### Source information
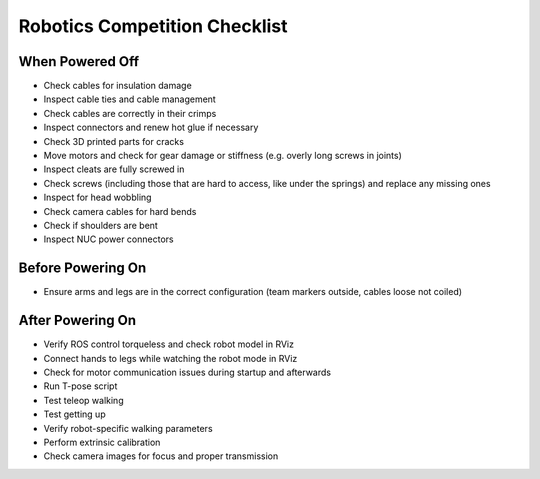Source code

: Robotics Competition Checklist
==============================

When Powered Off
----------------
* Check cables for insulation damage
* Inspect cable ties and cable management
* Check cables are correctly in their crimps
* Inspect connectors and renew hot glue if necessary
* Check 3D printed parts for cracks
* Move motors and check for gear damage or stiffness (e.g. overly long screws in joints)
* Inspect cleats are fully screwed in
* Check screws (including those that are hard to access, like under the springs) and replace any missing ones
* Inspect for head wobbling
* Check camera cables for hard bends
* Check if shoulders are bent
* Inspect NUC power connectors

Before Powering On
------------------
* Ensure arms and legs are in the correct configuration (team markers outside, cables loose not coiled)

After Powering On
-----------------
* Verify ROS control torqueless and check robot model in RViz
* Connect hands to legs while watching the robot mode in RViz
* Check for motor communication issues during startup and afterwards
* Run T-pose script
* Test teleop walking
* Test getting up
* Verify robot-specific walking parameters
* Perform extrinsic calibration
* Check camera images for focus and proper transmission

---

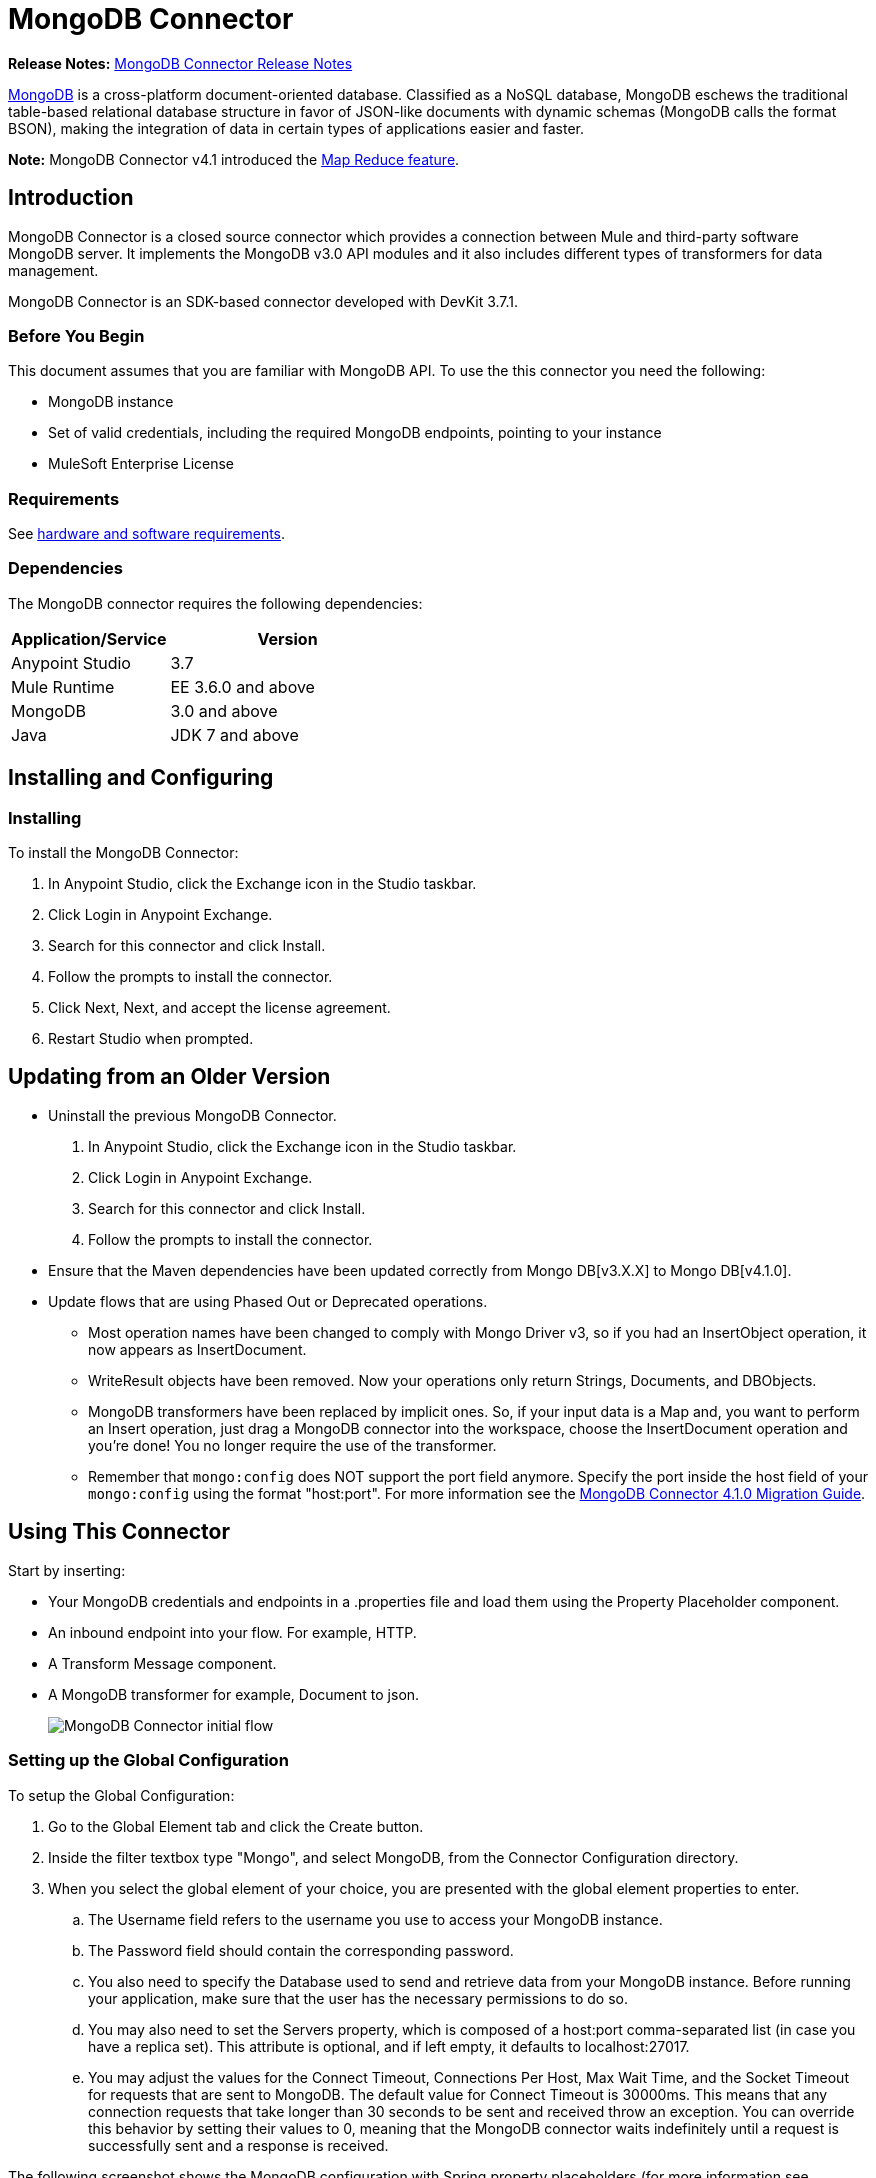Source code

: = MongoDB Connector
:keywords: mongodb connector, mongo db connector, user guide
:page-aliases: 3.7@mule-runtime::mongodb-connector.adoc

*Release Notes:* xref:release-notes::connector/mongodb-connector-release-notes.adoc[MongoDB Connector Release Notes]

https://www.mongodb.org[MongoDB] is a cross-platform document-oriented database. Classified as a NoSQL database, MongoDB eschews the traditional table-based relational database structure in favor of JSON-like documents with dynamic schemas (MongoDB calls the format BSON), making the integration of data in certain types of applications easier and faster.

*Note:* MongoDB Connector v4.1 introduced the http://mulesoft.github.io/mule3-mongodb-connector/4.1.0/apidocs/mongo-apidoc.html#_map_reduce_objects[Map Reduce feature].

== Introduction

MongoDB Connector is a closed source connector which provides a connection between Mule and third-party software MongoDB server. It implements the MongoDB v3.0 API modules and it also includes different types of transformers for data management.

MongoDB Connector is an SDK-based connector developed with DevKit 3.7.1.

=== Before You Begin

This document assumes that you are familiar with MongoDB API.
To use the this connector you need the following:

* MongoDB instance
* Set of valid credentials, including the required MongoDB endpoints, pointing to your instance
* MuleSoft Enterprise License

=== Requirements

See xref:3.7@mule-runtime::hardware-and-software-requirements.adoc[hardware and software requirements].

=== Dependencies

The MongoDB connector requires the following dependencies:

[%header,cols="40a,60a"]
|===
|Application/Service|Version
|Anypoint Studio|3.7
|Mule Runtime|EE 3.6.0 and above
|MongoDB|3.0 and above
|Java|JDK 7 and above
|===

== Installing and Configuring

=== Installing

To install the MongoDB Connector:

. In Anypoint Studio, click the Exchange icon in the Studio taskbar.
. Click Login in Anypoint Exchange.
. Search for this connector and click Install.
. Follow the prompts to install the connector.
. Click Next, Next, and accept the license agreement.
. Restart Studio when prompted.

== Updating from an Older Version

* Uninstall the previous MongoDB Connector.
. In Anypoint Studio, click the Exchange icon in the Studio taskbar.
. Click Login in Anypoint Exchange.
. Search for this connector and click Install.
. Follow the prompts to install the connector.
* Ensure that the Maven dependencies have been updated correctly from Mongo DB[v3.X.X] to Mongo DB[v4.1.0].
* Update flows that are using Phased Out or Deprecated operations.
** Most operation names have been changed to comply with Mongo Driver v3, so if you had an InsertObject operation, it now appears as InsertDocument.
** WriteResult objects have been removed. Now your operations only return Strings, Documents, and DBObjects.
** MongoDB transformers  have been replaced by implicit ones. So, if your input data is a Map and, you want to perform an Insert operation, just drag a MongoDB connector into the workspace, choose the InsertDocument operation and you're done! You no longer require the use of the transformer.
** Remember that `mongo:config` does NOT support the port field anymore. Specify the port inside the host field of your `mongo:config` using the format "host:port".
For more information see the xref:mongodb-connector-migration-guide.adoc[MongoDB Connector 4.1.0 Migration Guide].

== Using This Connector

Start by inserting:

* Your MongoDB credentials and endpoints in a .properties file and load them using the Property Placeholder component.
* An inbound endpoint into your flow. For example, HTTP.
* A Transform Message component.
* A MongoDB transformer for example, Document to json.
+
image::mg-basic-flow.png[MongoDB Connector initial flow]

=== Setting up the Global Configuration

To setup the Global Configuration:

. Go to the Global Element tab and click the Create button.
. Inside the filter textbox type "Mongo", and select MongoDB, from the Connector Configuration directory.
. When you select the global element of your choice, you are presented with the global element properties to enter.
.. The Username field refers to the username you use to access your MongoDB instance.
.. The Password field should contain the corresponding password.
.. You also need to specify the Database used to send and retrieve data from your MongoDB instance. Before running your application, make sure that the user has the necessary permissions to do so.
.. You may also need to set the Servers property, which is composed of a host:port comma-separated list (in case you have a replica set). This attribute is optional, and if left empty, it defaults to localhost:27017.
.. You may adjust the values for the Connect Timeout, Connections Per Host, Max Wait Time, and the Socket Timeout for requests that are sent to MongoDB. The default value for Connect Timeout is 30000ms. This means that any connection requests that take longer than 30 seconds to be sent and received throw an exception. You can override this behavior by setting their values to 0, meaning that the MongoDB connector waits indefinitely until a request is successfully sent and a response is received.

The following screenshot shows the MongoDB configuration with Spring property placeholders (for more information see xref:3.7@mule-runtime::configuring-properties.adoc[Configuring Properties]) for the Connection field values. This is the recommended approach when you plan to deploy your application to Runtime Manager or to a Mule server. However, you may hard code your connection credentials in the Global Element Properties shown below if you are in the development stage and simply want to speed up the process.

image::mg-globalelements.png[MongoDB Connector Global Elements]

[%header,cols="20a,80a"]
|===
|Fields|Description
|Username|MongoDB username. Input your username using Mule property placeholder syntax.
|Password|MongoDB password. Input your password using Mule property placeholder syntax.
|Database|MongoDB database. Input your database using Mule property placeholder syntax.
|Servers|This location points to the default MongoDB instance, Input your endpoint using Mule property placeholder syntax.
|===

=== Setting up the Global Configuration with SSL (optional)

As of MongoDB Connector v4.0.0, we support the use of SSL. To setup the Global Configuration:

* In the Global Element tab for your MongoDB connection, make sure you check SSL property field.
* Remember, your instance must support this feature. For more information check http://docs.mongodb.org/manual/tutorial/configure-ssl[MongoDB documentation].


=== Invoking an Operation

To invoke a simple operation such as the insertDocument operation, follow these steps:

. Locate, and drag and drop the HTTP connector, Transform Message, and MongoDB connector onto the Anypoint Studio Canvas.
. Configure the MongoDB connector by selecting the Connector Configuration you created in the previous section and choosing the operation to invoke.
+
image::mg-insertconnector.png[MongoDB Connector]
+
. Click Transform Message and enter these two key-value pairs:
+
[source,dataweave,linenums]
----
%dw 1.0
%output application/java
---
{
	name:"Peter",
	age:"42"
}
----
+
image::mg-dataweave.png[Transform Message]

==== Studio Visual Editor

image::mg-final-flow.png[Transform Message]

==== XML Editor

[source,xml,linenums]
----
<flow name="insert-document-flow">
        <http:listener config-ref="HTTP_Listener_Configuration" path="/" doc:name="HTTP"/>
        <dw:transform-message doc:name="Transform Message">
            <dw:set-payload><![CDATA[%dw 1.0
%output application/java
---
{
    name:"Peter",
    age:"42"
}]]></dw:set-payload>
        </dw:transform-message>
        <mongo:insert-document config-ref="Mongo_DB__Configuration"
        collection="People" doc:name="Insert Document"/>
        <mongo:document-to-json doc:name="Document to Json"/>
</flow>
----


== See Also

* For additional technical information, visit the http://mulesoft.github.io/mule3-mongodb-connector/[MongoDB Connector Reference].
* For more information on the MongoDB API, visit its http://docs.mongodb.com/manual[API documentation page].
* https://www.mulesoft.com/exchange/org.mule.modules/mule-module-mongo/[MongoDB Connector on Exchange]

--

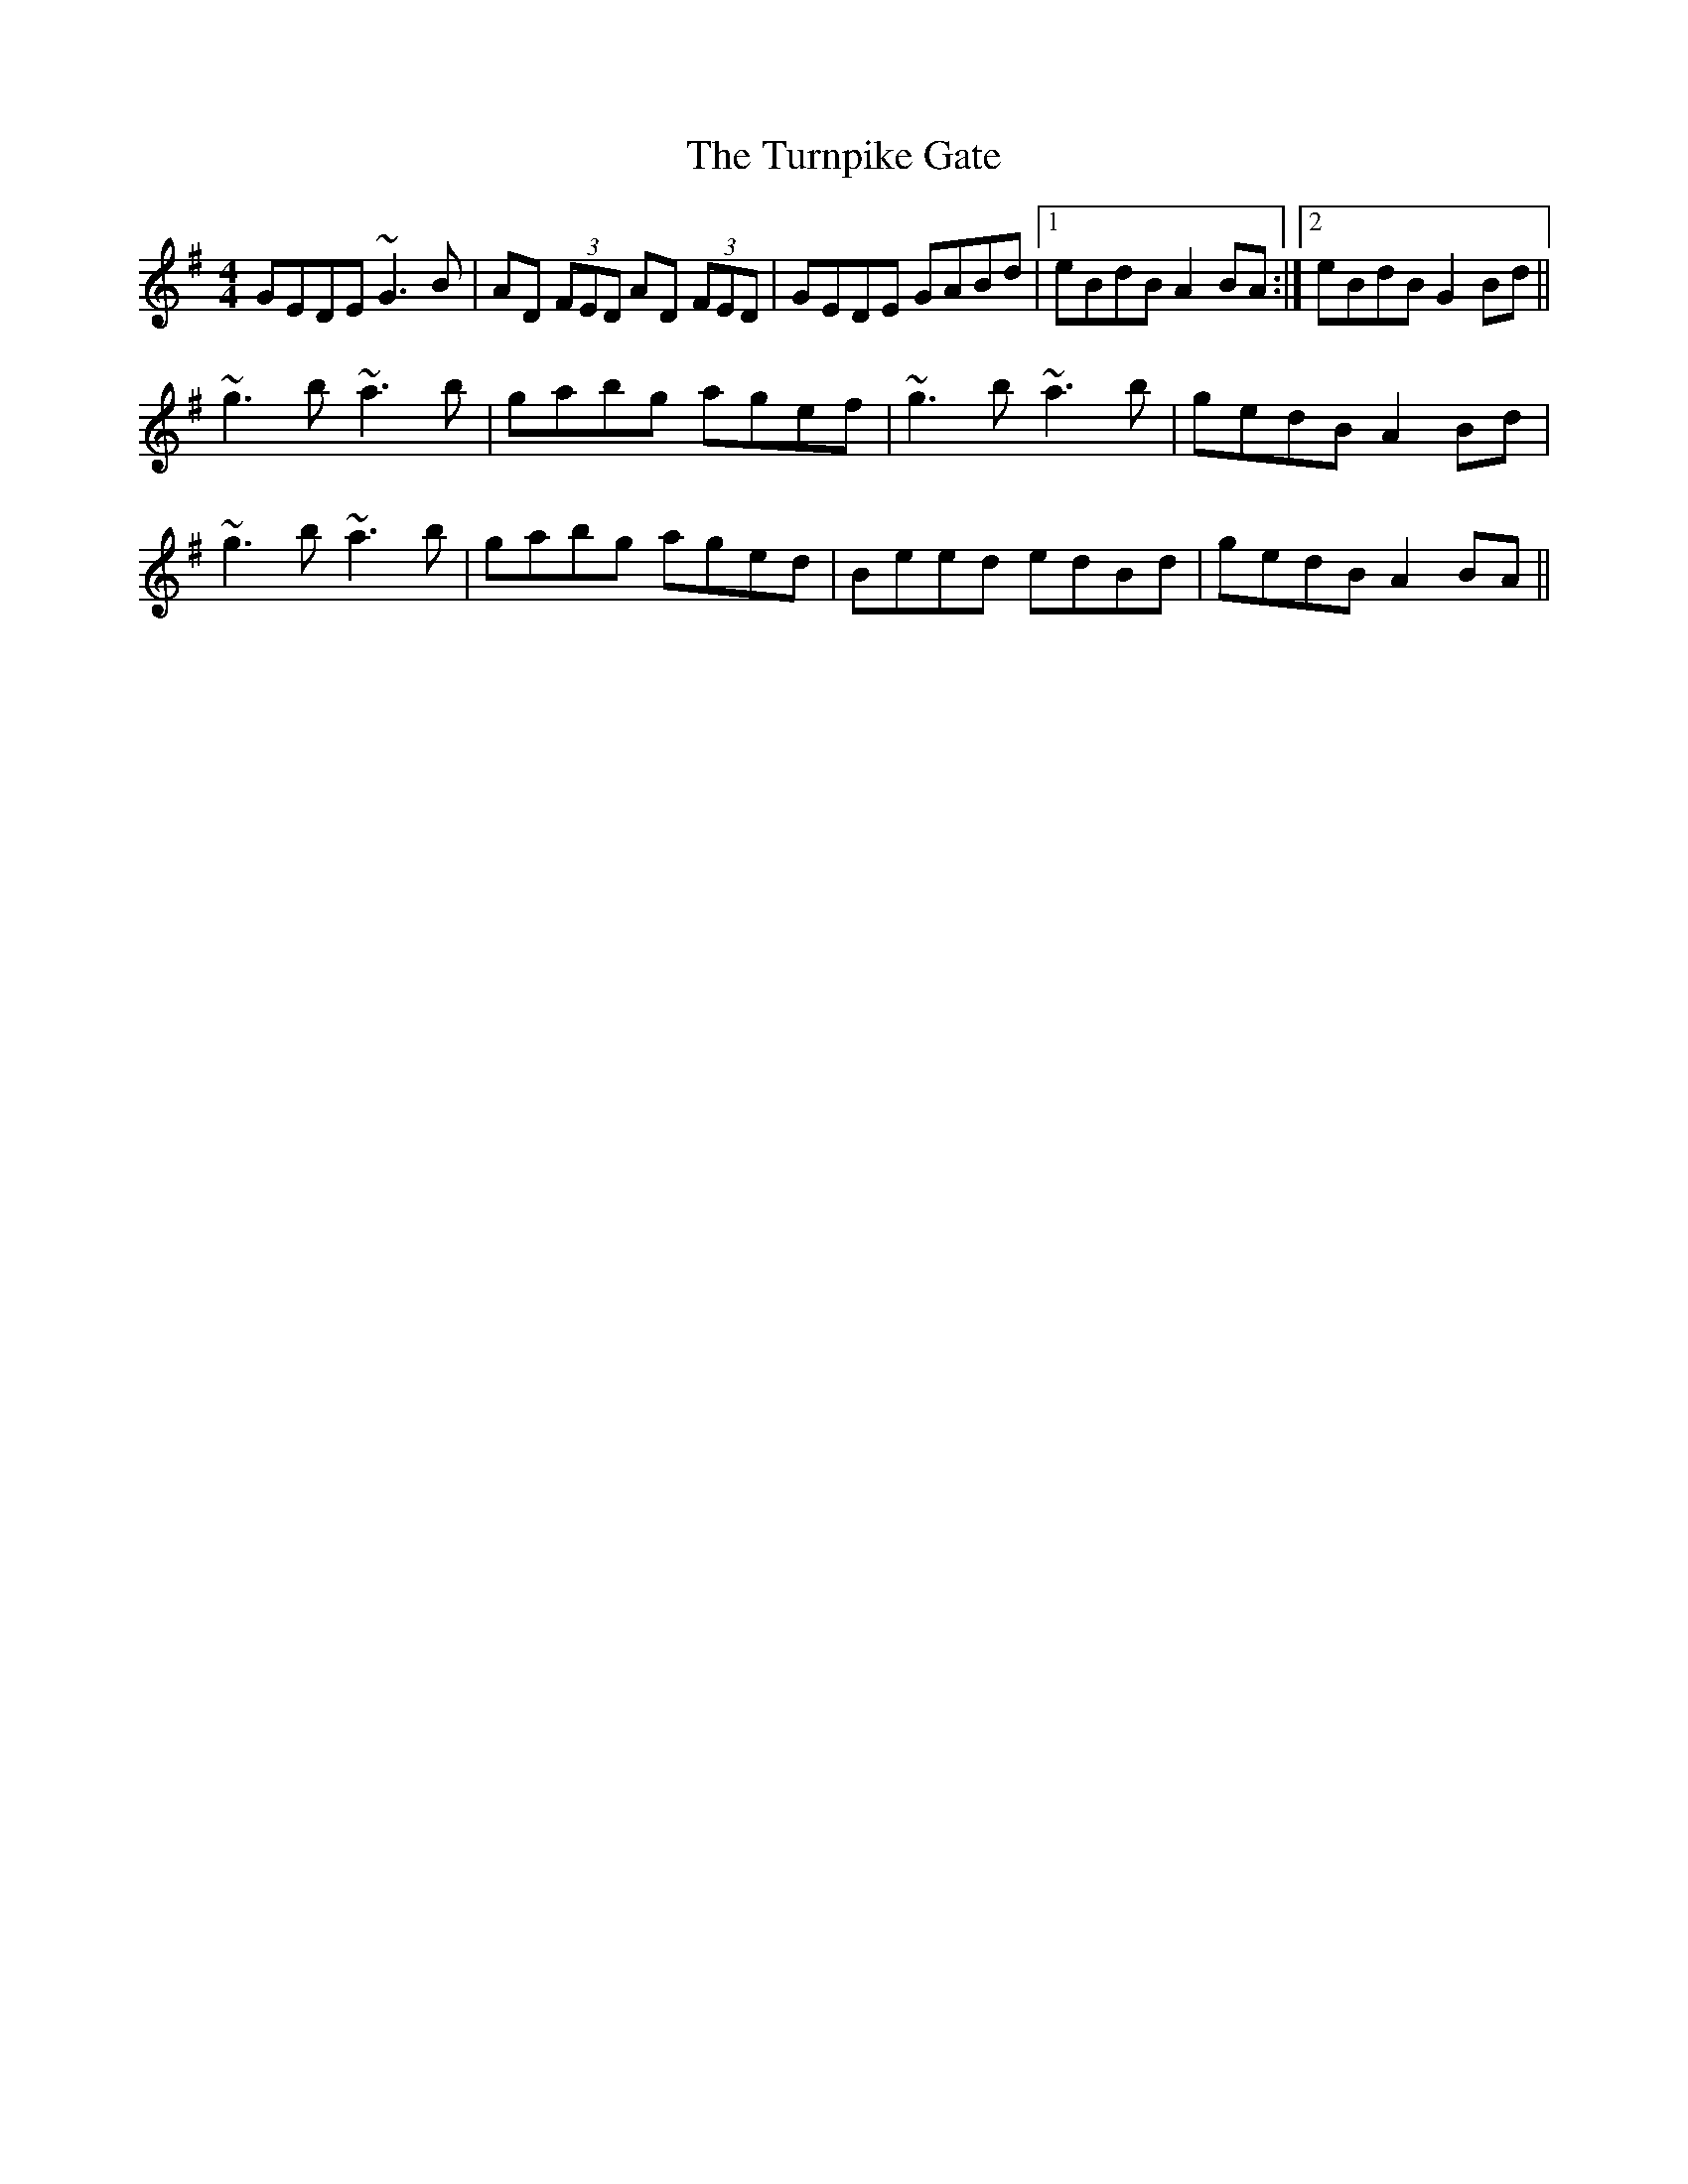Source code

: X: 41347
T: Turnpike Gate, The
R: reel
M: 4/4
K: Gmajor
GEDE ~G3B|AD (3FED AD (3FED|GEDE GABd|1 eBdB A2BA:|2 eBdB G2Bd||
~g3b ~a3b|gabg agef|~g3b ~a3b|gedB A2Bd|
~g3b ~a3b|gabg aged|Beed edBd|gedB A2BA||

### About this exercise
Looking at each line of the records, count the ones where the word "Version" appears, and report only the count.

### Exercise result
2